Work instructions
Give the lines of the material from the first line through the line containing "FOI QUANDO PEDI A DEUS PAI, QUE M", both included, as a numbered list with blank lines left out.

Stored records
□ □ □ □ □

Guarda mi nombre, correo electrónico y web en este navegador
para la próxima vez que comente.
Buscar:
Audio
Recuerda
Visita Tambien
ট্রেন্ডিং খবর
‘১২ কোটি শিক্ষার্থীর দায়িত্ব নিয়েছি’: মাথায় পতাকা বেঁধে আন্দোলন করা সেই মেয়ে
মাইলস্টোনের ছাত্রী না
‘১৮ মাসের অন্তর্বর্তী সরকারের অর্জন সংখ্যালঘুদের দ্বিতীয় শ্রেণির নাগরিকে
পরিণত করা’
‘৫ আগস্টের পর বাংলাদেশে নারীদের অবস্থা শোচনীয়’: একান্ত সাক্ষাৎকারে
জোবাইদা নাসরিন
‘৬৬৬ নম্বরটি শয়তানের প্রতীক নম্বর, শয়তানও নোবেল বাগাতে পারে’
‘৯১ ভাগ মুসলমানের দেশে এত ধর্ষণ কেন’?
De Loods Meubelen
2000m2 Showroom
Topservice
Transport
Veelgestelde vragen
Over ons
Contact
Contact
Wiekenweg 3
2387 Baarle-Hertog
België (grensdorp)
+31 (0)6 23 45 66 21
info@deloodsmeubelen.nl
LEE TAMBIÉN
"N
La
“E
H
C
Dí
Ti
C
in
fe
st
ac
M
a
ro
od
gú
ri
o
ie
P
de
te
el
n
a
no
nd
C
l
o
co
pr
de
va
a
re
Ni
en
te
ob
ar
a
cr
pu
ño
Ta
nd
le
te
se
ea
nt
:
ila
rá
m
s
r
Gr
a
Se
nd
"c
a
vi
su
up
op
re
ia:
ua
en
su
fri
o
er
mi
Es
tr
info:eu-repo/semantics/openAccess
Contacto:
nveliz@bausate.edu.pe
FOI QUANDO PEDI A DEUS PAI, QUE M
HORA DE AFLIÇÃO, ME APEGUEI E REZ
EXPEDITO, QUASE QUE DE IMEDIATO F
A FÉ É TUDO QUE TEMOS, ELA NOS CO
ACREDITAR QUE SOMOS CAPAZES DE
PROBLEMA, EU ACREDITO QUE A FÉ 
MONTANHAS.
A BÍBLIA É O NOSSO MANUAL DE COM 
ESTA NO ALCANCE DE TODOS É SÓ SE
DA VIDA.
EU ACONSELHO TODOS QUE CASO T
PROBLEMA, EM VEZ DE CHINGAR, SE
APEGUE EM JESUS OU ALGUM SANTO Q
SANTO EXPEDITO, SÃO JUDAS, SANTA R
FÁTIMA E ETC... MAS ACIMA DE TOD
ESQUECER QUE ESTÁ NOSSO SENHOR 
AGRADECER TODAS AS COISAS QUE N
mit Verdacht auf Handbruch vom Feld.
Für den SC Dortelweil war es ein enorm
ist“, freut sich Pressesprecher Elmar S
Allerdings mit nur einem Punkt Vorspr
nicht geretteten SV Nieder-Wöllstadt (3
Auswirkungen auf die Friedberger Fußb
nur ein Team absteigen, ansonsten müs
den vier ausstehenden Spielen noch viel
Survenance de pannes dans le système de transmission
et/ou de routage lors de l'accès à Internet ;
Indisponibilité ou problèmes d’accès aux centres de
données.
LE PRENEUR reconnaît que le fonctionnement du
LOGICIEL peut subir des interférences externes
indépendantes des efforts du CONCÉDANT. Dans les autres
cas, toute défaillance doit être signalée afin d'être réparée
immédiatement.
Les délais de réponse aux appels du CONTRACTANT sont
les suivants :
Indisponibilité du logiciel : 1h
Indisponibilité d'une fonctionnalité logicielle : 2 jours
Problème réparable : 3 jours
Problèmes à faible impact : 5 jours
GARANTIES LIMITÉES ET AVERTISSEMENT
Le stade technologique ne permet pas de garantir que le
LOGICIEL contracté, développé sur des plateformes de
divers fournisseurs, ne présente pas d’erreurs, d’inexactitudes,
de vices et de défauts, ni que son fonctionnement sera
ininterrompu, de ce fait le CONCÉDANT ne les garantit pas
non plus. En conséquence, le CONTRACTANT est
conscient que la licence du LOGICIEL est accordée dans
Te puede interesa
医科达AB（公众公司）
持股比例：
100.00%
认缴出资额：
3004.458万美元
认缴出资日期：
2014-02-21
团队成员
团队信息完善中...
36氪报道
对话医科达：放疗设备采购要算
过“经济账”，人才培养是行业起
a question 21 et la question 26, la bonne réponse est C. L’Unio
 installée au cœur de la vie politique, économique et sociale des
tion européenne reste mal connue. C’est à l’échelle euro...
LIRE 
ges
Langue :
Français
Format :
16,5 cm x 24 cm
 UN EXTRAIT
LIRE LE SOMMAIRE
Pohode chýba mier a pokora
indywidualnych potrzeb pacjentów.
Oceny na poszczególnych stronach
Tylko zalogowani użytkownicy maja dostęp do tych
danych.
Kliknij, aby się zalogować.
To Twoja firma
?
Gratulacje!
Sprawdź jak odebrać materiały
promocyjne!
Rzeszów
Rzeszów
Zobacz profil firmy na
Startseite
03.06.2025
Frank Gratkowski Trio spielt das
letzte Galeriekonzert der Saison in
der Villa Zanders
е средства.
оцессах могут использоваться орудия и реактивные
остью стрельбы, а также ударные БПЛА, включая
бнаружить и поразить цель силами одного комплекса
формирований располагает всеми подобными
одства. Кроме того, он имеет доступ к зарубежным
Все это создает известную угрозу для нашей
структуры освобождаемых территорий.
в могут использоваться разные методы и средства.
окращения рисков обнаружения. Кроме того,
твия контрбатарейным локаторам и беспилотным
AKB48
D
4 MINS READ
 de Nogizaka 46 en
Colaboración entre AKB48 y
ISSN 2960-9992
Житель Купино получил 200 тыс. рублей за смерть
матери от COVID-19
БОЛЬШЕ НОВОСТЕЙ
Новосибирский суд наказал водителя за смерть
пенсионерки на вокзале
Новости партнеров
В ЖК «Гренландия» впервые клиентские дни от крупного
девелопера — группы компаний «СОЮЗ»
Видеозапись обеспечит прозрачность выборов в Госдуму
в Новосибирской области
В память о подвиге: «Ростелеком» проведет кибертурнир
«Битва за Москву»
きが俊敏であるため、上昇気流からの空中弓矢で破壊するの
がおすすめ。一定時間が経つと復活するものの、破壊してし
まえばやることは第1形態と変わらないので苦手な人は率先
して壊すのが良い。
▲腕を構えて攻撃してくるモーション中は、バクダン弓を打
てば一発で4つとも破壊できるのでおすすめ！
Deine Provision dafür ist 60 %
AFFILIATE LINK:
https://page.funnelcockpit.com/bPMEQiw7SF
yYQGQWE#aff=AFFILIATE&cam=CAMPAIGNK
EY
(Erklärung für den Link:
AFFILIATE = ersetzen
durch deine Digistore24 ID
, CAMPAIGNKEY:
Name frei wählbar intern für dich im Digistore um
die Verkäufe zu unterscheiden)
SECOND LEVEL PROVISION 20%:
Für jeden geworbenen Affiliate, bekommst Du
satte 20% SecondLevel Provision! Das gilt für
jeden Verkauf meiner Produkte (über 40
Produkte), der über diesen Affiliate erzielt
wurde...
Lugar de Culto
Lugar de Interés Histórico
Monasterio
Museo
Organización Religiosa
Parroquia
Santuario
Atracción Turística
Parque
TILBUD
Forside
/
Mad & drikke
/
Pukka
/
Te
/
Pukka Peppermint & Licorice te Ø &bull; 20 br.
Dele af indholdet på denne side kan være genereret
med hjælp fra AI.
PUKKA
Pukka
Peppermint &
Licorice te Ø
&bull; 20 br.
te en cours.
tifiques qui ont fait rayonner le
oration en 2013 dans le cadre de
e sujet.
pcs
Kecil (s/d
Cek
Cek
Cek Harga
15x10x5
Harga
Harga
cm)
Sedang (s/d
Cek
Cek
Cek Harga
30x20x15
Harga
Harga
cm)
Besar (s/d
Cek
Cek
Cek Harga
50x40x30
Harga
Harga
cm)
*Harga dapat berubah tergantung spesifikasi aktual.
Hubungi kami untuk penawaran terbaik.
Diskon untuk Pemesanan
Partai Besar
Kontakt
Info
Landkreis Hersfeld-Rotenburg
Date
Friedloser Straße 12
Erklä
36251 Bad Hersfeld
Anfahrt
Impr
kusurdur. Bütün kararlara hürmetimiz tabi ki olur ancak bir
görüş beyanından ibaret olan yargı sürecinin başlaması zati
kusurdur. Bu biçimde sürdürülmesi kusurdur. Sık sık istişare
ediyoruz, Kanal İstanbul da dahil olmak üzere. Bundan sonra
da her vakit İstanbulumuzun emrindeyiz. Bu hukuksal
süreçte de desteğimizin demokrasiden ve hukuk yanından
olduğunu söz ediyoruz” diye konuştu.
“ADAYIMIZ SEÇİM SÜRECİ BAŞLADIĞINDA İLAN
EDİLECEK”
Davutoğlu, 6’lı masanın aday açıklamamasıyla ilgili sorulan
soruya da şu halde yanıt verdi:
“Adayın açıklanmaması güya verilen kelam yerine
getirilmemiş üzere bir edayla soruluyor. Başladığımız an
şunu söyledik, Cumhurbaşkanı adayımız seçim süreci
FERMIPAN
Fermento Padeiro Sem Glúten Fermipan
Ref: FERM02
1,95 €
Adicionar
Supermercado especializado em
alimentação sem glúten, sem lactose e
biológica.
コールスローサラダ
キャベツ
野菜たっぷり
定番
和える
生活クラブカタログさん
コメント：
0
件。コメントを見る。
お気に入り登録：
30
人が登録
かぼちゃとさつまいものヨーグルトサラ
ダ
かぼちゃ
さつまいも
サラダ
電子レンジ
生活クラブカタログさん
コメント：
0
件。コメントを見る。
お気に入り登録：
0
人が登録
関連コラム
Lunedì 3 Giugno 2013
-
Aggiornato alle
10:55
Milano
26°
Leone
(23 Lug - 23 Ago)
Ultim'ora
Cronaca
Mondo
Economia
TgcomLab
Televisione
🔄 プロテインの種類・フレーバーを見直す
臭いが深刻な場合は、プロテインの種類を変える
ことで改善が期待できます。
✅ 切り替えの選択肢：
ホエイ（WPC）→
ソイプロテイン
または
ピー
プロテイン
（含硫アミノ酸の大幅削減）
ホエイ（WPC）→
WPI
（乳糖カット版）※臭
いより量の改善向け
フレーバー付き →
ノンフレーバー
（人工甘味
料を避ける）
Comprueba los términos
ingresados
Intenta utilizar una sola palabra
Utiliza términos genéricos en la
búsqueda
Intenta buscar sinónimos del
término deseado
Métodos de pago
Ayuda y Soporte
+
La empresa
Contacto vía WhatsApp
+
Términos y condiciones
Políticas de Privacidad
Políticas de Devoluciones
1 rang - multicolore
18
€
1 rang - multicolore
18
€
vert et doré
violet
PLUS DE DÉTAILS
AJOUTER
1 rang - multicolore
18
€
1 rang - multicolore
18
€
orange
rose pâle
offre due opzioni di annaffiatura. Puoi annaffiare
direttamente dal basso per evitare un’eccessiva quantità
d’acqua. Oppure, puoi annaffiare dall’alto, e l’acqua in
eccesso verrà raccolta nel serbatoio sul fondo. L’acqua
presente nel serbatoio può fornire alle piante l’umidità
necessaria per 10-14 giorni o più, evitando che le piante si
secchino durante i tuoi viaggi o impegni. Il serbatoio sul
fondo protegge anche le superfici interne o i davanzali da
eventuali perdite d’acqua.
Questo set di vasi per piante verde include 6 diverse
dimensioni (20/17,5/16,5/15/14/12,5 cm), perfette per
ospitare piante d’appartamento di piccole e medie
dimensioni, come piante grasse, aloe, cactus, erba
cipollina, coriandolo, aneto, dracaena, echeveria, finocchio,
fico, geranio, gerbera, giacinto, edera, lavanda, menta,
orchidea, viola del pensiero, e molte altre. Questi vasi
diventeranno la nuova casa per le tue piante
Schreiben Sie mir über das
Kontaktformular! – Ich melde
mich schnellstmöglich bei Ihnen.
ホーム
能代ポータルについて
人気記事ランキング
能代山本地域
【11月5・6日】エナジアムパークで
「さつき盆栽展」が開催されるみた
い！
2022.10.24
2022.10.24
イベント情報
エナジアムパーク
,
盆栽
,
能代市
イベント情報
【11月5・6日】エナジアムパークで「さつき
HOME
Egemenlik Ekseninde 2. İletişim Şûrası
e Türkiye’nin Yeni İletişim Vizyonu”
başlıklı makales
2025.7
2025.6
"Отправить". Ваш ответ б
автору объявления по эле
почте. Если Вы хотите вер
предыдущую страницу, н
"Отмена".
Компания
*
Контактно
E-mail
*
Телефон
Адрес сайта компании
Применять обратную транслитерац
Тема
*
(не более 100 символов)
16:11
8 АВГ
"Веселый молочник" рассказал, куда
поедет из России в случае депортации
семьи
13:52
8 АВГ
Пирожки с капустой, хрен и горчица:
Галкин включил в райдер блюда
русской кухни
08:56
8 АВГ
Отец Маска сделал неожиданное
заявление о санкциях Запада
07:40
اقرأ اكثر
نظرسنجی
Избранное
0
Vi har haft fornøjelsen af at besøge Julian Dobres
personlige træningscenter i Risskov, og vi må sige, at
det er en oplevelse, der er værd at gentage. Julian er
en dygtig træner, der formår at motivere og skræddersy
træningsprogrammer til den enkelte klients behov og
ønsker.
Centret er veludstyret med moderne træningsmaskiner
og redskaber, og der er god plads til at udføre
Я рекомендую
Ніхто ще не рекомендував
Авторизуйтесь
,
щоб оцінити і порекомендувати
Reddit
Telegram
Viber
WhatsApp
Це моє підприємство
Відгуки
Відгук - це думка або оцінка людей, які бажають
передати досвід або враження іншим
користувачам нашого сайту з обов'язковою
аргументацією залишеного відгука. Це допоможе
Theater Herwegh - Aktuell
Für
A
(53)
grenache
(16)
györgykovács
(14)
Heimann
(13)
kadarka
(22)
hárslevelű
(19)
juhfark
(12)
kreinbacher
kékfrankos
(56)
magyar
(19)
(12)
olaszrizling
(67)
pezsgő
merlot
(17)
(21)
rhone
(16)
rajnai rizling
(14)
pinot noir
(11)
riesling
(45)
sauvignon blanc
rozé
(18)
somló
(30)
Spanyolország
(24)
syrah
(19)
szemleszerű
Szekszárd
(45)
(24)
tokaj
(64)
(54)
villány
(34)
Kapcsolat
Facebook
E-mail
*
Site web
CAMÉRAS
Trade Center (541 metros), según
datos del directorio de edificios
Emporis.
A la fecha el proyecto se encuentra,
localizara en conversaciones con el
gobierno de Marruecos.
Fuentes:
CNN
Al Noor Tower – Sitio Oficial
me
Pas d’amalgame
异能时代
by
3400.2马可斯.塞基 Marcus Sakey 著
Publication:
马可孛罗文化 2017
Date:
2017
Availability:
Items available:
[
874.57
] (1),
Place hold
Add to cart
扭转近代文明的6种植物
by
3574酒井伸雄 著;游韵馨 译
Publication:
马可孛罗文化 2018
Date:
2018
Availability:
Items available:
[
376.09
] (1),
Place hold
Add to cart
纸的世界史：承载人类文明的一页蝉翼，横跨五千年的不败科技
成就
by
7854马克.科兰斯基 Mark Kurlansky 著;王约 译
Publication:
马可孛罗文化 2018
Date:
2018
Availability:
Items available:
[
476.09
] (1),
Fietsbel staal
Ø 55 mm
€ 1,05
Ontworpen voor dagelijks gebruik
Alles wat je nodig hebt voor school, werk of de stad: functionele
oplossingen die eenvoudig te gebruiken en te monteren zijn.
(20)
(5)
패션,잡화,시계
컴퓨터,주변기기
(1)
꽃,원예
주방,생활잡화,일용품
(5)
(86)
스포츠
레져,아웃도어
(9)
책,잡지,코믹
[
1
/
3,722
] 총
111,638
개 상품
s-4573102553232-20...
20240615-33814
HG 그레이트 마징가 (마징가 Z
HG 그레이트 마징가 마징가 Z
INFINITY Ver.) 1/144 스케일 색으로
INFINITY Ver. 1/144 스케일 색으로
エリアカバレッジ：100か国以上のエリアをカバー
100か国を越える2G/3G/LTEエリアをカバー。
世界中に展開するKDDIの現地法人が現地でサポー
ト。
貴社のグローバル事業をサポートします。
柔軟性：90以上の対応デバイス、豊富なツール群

□ □ □ □ □

Written solution
1. Guarda mi nombre, correo electrónico y web en este navegador
2. para la próxima vez que comente.
3. Buscar:
4. Audio
5. Recuerda
6. Visita Tambien
7. ট্রেন্ডিং খবর
8. ‘১২ কোটি শিক্ষার্থীর দায়িত্ব নিয়েছি’: মাথায় পতাকা বেঁধে আন্দোলন করা সেই মেয়ে
9. মাইলস্টোনের ছাত্রী না
10. ‘১৮ মাসের অন্তর্বর্তী সরকারের অর্জন সংখ্যালঘুদের দ্বিতীয় শ্রেণির নাগরিকে
11. পরিণত করা’
12. ‘৫ আগস্টের পর বাংলাদেশে নারীদের অবস্থা শোচনীয়’: একান্ত সাক্ষাৎকারে
13. জোবাইদা নাসরিন
14. ‘৬৬৬ নম্বরটি শয়তানের প্রতীক নম্বর, শয়তানও নোবেল বাগাতে পারে’
15. ‘৯১ ভাগ মুসলমানের দেশে এত ধর্ষণ কেন’?
16. De Loods Meubelen
17. 2000m2 Showroom
18. Topservice
19. Transport
20. Veelgestelde vragen
21. Over ons
22. Contact
23. Contact
24. Wiekenweg 3
25. 2387 Baarle-Hertog
26. België (grensdorp)
27. +31 (0)6 23 45 66 21
28. info@deloodsmeubelen.nl
29. LEE TAMBIÉN
30. "N
31. La
32. “E
33. H
34. C
35. Dí
36. Ti
37. C
38. in
39. fe
40. st
41. ac
42. M
43. a
44. ro
45. od
46. gú
47. ri
48. o
49. ie
50. P
51. de
52. te
53. el
54. n
55. a
56. no
57. nd
58. C
59. l
60. o
61. co
62. pr
63. de
64. va
65. a
66. re
67. Ni
68. en
69. te
70. ob
71. ar
72. a
73. cr
74. pu
75. ño
76. Ta
77. nd
78. le
79. te
80. se
81. ea
82. nt
83. :
84. ila
85. rá
86. m
87. s
88. r
89. Gr
90. a
91. Se
92. nd
93. "c
94. a
95. vi
96. su
97. up
98. op
99. re
100. ia:
101. ua
102. en
103. su
104. fri
105. o
106. er
107. mi
108. Es
109. tr
110. info:eu-repo/semantics/openAccess
111. Contacto:
112. nveliz@bausate.edu.pe
113. FOI QUANDO PEDI A DEUS PAI, QUE M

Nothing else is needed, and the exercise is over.